A spirit of irreverence toward God increases to the measure that one lives mindless of the Cross.
The Cross that we can often be mindless of bleeds for our attention. Not just a look of acknowledgement but of trembling reverence, of complete and honest submission in whatever capacity we have received to offer ourselves.
This remembering, though not pretty or comfortable is a necessity of our spiritual life and faith in Christ . It is by this alone that we begin to grasp the fragments of the understanding available to us about the height of Christ's radical love.
Love is taught here.
Love is revealed.
Given life, learned in the giving up of Christ's life for us.
The Cross is our unified place of belonging. It is the inescapable reality of our humanity . We , would rather suffer it without naming it, live chased by its shadow but keep running on our own esteem.
Silly we are to run from such love. Strange love no doubt , but only in meditation of it do the implications of this love unfold to us, shaped as a cross.
"Do this is in memory of me" becomes the necessity of remembering our belonging.
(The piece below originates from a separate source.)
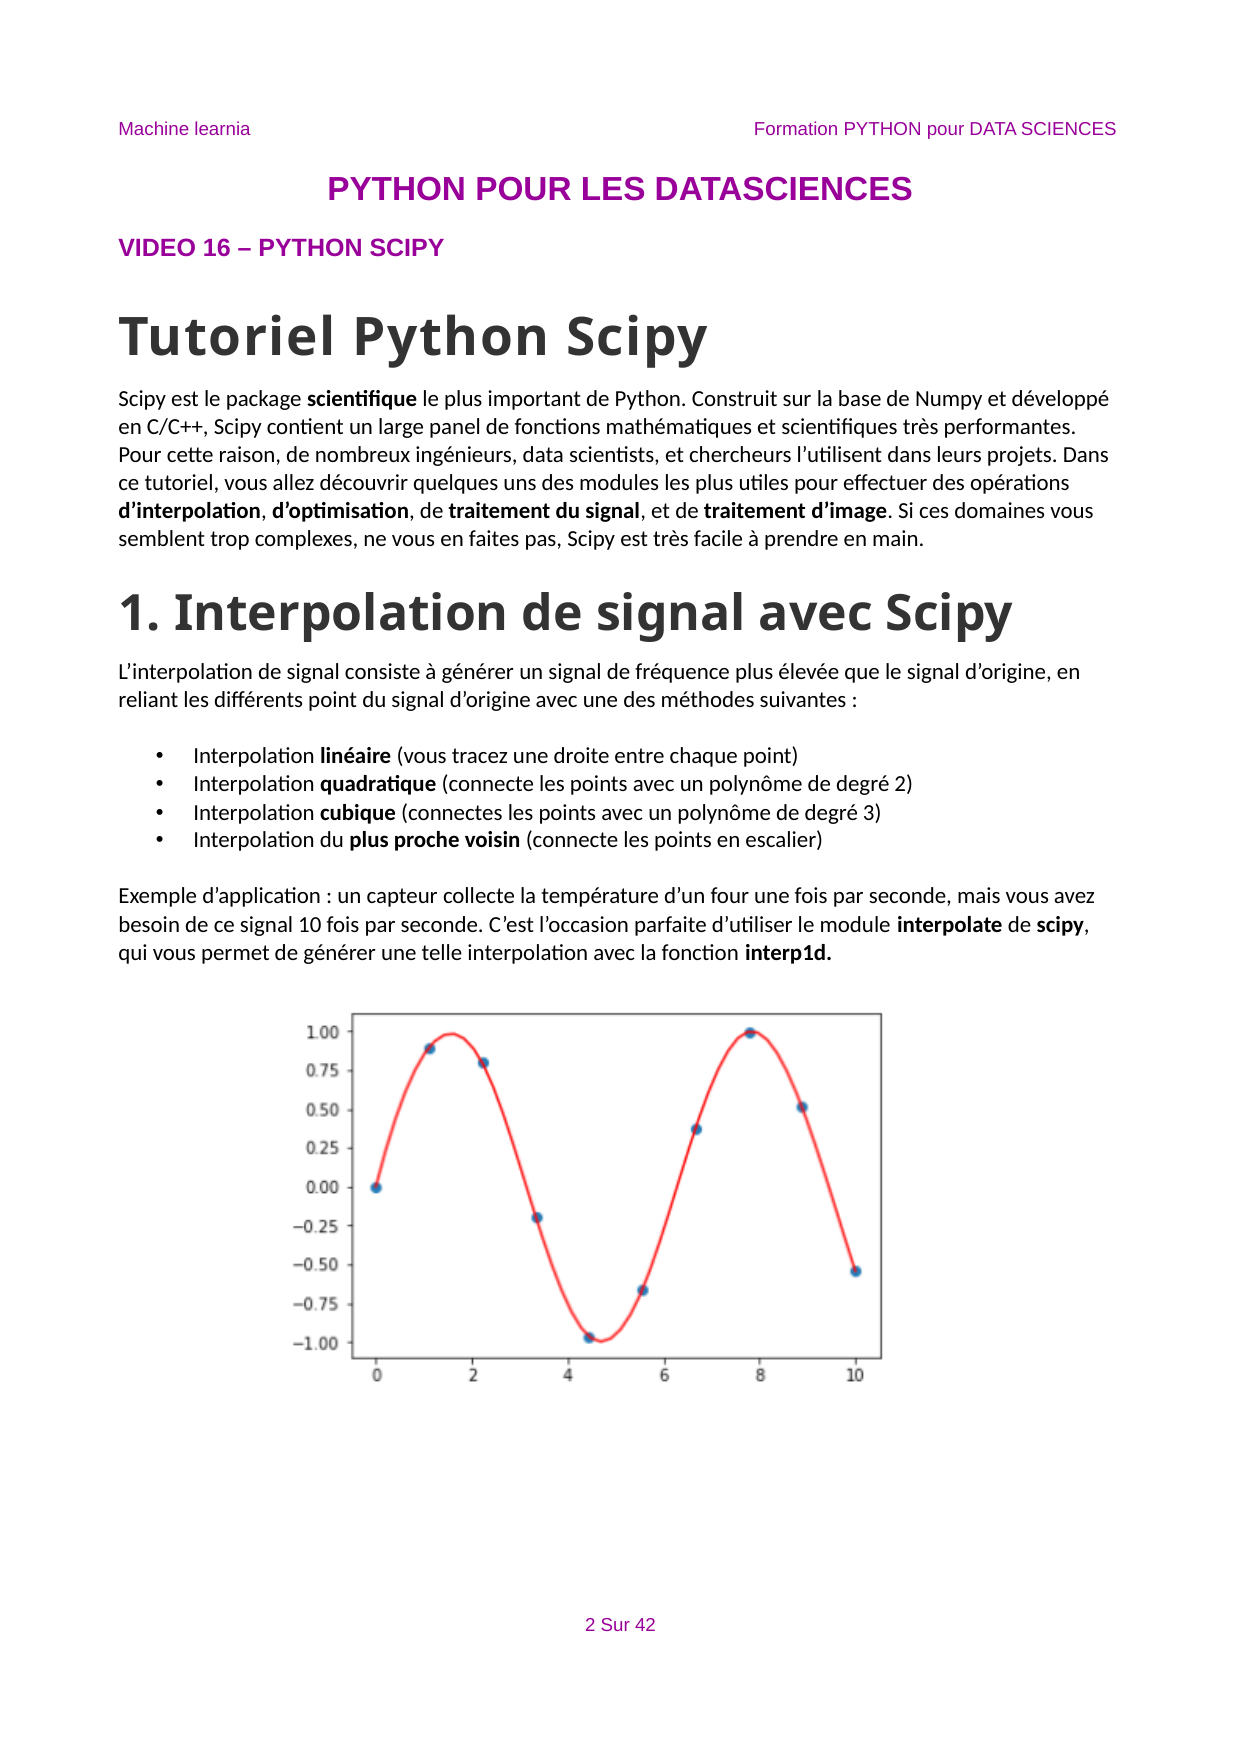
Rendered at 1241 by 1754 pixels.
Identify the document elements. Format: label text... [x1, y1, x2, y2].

list Interpolation quadratique (connecte les points avec un polynôme de degré 2) [156, 769, 1122, 798]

The harness to our striving toward sanctity, and our encouragement along the way toward the eternal end.
What we gain by our nearness to Calvary is the gift of the third day, the Resurrected Bread to consume and sustain us.
The Liturgy is the place we walk this journey from the incarnation to the resurrection , intentionally. In this fullness and this completed mystery, yet ever hidden, we're made ready to see what has been eternally left to us.
Do we know Who is among us?
Are we aware of what is taking place?
We speak of encountering Jesus, we speak of authentic witnesses. He is met in the Calvary of our hearts an encounter all consuming , we must consent to be attentive to this greeting. This eternal encounter. At the table of Christ is where witnesses are made, where the Apostles were fed with necessary remembrance, and where transformation is radiated; from what dwells in the interior, and not from the peripheral matters we often select to be consumed by.
The priest at the altar carries us to this remembering, Fathers to us, Sons in the Son, to give us a nourishment eternal.
We suffer from infinite longings in those areas of finite limitations. Only in relationship with the infinite can we sober ourselves to the uses of our finite things, our journey here, and of Calvary's visitation to us.
The Eucharist is the Son, our light, so much the sun risen on the third day, conquering evil and darkness, not absolving us of our suffering, but claiming us as beloved.
The Eucharist. Father lifts the Son before us, in this rising mirrors that of the sun , expelling all darkness, redeeming so much by His light. This spotless , unblemished Eucharist that we gather to consume even before the sun is risen shines eternally for us even if the sun outside does not. There is such an important grace here, this is the only essential Light for us. This is what sustains us even if darkness was all we could perceive outside of Him.
In the priests hands is lifted the Son, filling the faithful with rays of love, mercy, hope, and belonging. A grace of "keeping watch" with Christ . Of standing at the foot of the Cross while others fled.
Stand there first fixed at the Cross. The love is agonizing.
Irreverence toward God begins in our forgetting of the Cross. You will know how to receive with an awe of reverence the Bread of Life, the love of Jesus, when you remember to remember the Cross.